Я вздохнула и чуточку приподняла бедра, и его плоть скользнула в мою так естественно, словно там ей и было самое место.

Я начала возноситься на небеса, но посреди наслаждений вдруг ощутила, что за нами кто-то наблюдал. Сперва я не придала этому значения. Иных родственников Сумасброда завораживала наша связь; если подглядывание за нами помогало кому-то решить, а не сойтись ли со смертным, так я была только рада. Я лишь позже сообразила, что это был какой-то неправильный взгляд, — позже, когда лежала в блаженном изнеможении, почти уплывая в сон. Смотревший на нас не испытывал ни любопытства, ни приятного возбуждения. Им владело более весомое чувство. Что-то вроде неодобрения. И вообще этот взгляд показался мне очень знакомым…

Ну конечно. Сумасброд кого-то послал за моим барахлом. И посланец, среди прочего, доставил в дом Солнышко. Моего угрюмого жильца, бессовестного домашнего любимца. Как я устала от его капризов и дурного расположения духа… вообще от всего!

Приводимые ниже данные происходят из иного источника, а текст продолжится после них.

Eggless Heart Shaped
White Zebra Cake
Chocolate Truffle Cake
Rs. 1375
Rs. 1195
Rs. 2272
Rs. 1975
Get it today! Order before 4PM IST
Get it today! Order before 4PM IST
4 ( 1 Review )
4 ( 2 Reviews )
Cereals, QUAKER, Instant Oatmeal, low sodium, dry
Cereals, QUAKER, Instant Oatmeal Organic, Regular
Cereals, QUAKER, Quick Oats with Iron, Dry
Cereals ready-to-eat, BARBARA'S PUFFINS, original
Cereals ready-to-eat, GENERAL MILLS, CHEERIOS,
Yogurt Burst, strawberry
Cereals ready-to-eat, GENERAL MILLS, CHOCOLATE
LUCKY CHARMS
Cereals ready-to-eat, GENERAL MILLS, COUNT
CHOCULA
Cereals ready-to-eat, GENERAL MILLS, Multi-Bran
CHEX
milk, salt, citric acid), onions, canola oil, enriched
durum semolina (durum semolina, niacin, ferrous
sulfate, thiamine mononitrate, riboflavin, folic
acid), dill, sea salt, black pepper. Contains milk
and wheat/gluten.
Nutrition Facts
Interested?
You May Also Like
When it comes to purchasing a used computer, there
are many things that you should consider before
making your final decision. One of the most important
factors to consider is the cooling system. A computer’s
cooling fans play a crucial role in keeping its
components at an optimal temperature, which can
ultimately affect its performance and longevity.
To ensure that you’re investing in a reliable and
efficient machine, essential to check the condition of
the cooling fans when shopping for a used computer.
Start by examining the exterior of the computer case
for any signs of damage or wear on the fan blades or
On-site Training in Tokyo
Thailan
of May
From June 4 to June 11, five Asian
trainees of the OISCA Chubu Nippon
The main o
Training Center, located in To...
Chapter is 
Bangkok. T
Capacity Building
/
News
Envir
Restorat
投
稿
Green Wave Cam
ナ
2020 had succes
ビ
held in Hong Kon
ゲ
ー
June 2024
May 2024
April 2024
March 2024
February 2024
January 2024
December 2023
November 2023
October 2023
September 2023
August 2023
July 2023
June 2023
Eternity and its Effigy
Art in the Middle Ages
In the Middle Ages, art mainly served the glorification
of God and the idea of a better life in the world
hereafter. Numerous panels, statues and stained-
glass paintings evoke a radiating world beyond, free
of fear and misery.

Поэтому я перестала обращать на него внимание и сразу заснула.

*

Когда я проснулась, Сумасброда рядом не было. Я села, протирая заспанные глаза, и прислушалась, пытаясь сообразить, что к чему. Снизу доносилось безостановочное журчание воды и благоухание хираса. Наверху кто-то ходил, поскрипывая половицами. Чувство времени подсказывало мне, что час уже не ранний, но большинство домочадцев Сумасброда были богорожденными: сон им не требовался.

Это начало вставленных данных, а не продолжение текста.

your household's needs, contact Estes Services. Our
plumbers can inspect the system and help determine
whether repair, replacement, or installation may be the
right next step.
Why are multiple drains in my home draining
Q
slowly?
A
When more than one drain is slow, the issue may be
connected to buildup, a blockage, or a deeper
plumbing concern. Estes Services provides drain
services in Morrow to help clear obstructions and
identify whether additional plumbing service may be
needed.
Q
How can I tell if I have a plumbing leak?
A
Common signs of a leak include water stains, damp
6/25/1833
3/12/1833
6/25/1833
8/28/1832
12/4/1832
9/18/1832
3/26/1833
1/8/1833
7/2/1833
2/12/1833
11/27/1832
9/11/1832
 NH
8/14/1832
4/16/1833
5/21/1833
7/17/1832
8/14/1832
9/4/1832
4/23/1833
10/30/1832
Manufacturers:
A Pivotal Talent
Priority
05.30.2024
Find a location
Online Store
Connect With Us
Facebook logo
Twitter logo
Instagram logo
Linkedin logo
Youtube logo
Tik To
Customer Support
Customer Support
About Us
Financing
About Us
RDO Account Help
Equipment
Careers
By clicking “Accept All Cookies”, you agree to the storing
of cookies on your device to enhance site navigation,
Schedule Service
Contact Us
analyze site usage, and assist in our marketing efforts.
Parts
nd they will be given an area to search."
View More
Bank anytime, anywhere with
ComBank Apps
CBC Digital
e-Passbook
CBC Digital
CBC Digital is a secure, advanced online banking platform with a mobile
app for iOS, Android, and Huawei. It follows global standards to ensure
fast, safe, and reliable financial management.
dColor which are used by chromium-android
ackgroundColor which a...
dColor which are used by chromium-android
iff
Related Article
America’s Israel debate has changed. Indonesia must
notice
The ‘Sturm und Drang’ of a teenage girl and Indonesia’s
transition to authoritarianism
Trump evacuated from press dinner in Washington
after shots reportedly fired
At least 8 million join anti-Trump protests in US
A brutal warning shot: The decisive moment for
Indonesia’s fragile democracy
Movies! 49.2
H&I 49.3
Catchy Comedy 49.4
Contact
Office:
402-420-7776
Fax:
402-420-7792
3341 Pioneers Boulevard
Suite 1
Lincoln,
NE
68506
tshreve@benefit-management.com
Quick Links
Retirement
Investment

Где-то на нашем этаже смеялась женщина и разговаривали двое мужчин.

Я зевнула и опустила голову обратно на подушки, но голоса продолжали приглушенно звучать, невольно привлекая внимание.

— …Не говорил тебе…

— …Твое дело. Ты бы…

До меня начало медленно доходить. Солнышко. И Сумасброд. Они разговаривали. Что? Разговаривали?.. Ну и пускай их. Мне все равно.

— Ты не слушаешь, — говорил между тем Сумасброд. Он говорил негромко, но с большим нажимом. — Она дала тебе настоящий шанс, а ты предпочитаешь от него отмахнуться! Да как ты можешь так поступать после того, как столь многие из нас дрались за тебя, погибали… — Его голос дрогнул, он запнулся, потом продолжал: — До какой же степени ты привык ни с кем не считаться! Для тебя никого больше не существует, только ты сам! Ты хоть представляешь, во что ты Орри втравил?

Мои глаза широко распахнулись.

Солнышко ответил вполголоса, и я не разобрала слов. Сумасброд, в свою очередь, едва не закричал:

— Ты же губишь ее! Тебе мало, что ты свою семью погубил? Тебе и мою любовь надо убить?..

Я поднялась. Мой посох лежал там, куда неизменно клал его Сумасброд — с моей стороны груды подушек. Платье, небрежно сброшенное накануне, запуталось среди тюфячков. Я вытряхнула его и надела.

— …Вот что я тебе скажу…

Сумасброд более-менее овладел собой, хотя по-прежнему пребывал в ярости. Он вновь негромко заговорил. Солнышко молчал, не произнеся ни слова с момента гневной вспышки хозяина дома. Сумасброд говорил еще, но я больше ничего не могла разобрать.

Я остановилась у входа. Ну и плевать, сказала я себе. Моя жизнь рухнула, и виной тому Солнышко. А ему все равно. И какая разница, что там они с Сумасбродом наговорили друг другу? Зачем я по-прежнему пытаюсь понять его?..

— …Он мог бы снова тебя полюбить, — говорил Сумасброд. — Можешь притворяться, будто для тебя это ничего не значит, отец. Но я-то знаю…

Отец. Я заморгала. Отец?..

— …Несмотря ни на что, — продолжал Сумасброд. — Верь или не верь, дело твое.